[What is required]:
Decide whether each statement agrees with the following passage about a funeral verse, answering yes or no and quoting the deciding words of the passage. 1. The verse is used at the graveside during funerals. 2. According to the passage, death comes only to some people. 3. In today's Gospel reading, Jesus declares that He is the living water.

There is a liturgical verse used
at the graveside during funerals that in just a few words
describes the human condition.
Here’s what it says: In the midst of life, we are in death; from whom
may we seek comfort but You, O Lord, who for our sins are justly
displeased.
That
verse says it all. It
captures the reality of death (death comes to all).
It captures the reason death is an ever-present reality
(death comes to all because all have sinned and death is God’s
judgment upon sin). And
finally, it sets forth the only hope we sinners have in the face
of death – the comfort the Lord God graciously extends through
the Gospel of Jesus Christ.
That comfort is described in today’s Gospel
reading. There our
Lord Jesus Christ declares that He is the living bread that came down from heaven; if anyone eats of this
bread, he shall live forever.
The comfort of eternal life and victory over
death is found nowhere else but in Jesus Christ, through faith
in His Name. For the
Incarnate Son of God took upon Himself our human nature so He
could taste death for us. By
His death He sets us free from death and all of its terrors.
He died on the Cross and was raised again and thus
assures us that we too shall rise from the grave when He returns
on the last day.
But before we talk about the comfort of the Gospel,
let’s talk first about the reality of our need of the Gospel.

[Data extracted from a collection]
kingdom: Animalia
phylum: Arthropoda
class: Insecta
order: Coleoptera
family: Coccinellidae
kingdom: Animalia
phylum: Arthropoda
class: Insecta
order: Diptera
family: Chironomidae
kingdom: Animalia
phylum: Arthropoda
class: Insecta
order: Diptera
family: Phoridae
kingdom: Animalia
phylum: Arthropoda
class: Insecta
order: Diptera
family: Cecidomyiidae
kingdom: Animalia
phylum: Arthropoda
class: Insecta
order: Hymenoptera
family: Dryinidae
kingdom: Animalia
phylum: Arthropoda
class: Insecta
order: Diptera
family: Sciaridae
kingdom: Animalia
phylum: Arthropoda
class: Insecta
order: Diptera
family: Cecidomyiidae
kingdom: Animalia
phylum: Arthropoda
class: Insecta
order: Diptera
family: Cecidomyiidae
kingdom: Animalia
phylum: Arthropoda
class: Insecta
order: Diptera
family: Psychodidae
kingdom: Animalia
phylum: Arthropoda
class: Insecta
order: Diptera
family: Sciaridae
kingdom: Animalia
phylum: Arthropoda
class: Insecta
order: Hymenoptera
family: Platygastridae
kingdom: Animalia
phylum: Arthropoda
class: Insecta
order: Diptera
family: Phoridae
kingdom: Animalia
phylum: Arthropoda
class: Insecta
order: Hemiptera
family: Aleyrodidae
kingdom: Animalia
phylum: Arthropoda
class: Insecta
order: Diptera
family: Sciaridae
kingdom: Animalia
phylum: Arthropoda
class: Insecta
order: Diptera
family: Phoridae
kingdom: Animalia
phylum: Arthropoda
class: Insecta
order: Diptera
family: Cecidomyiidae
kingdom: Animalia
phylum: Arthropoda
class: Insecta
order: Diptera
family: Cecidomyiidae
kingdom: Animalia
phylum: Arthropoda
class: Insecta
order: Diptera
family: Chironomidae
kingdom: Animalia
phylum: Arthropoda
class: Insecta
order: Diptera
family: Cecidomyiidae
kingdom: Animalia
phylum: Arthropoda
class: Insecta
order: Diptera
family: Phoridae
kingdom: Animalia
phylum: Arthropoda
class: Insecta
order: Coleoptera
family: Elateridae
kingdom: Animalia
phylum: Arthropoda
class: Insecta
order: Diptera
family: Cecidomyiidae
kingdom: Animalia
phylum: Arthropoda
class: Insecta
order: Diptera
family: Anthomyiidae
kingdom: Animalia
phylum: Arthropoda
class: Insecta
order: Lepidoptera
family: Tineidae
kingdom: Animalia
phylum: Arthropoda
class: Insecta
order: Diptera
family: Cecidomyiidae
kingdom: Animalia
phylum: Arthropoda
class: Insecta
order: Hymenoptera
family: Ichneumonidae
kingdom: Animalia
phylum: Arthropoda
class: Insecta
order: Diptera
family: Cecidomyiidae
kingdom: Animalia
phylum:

[Exercise output]:
1. Yes: "used at the graveside during funerals"
2. No: "death comes to all"
3. No: "He is the living bread that came down from heaven"